• [Problem details]: Lift out each line of the data that holds "center".

BEGIN Task input

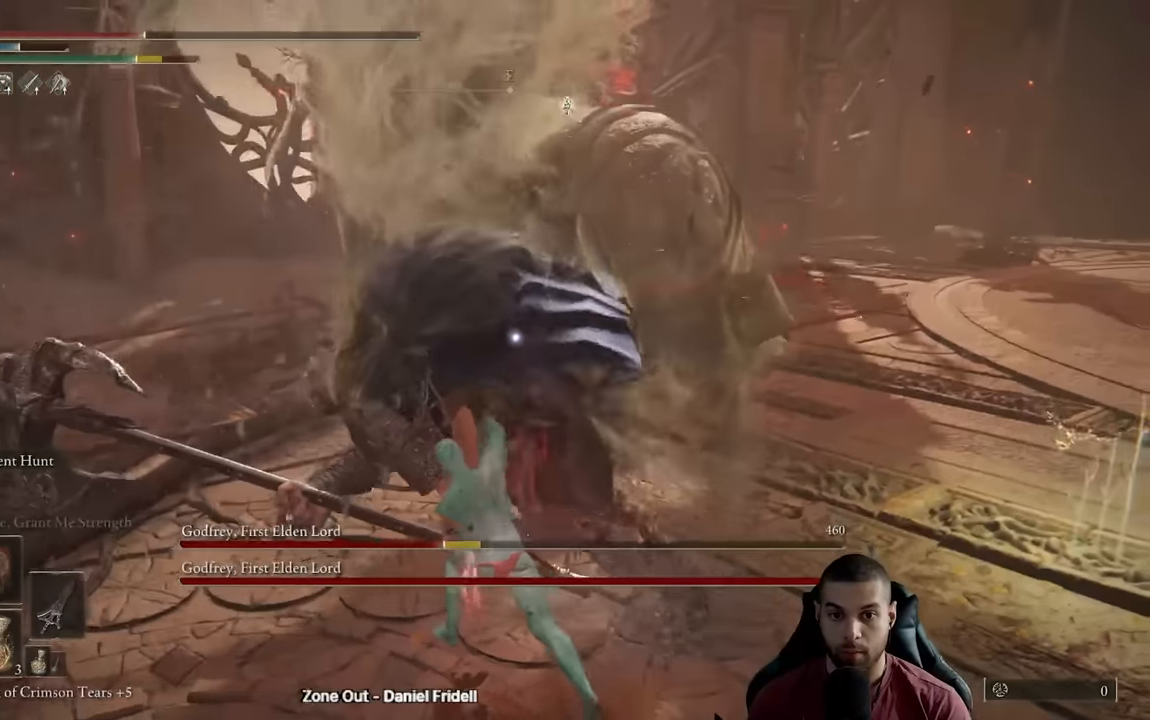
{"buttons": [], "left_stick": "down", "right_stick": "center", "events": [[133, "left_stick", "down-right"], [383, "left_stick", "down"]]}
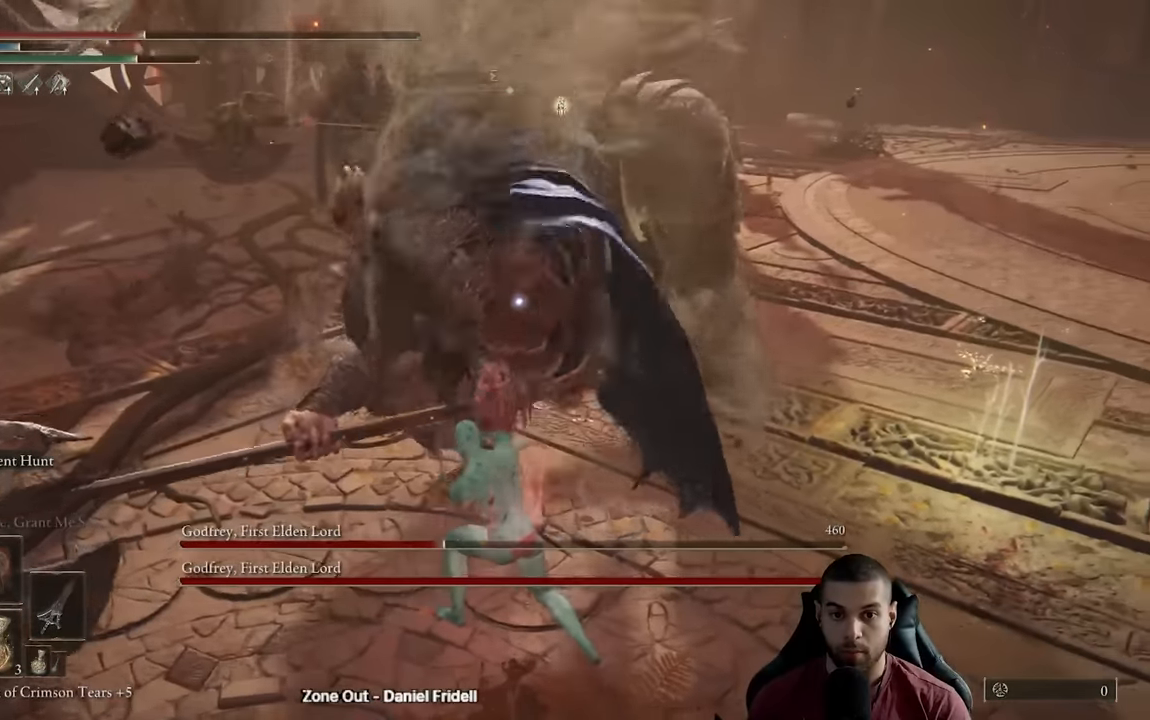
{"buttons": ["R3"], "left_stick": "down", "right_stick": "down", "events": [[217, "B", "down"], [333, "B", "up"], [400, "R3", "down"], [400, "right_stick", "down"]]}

END Task input
BEGIN Task input

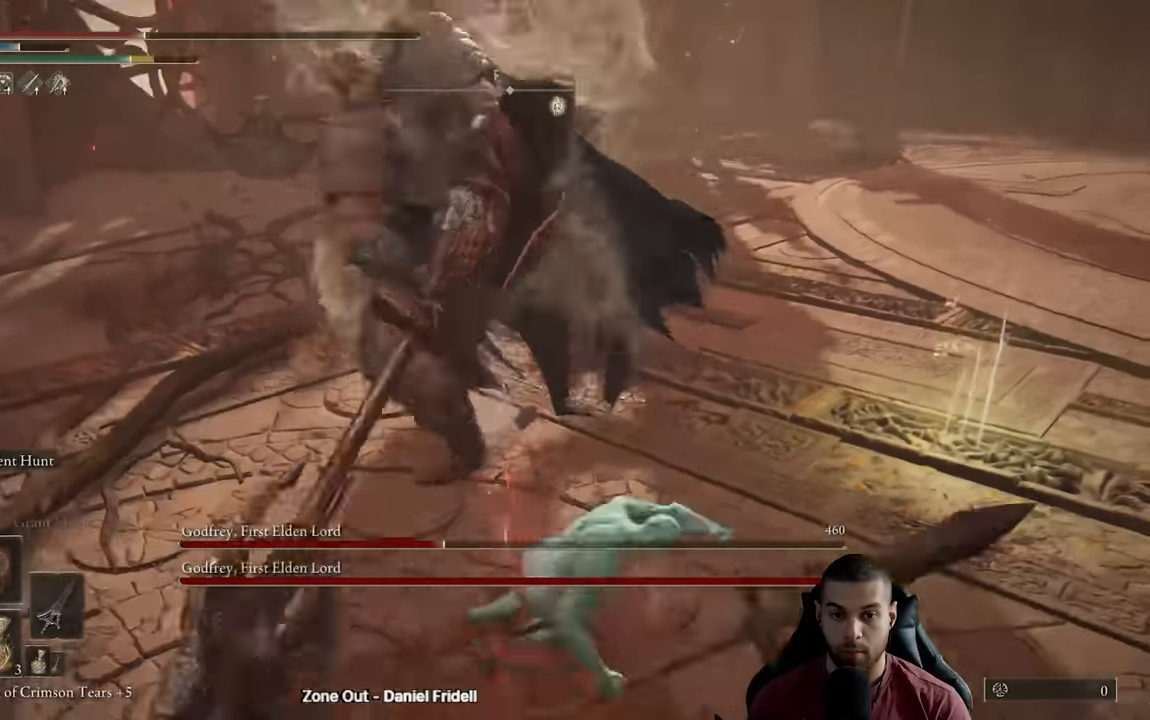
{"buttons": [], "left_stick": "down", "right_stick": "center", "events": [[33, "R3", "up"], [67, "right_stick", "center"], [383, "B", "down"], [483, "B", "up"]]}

END Task input

• [Task output]:
{"buttons": [], "left_stick": "down", "right_stick": "center", "events": [[133, "left_stick", "down-right"], [383, "left_stick", "down"]]}
{"buttons": [], "left_stick": "down", "right_stick": "center", "events": [[33, "R3", "up"], [67, "right_stick", "center"], [383, "B", "down"], [483, "B", "up"]]}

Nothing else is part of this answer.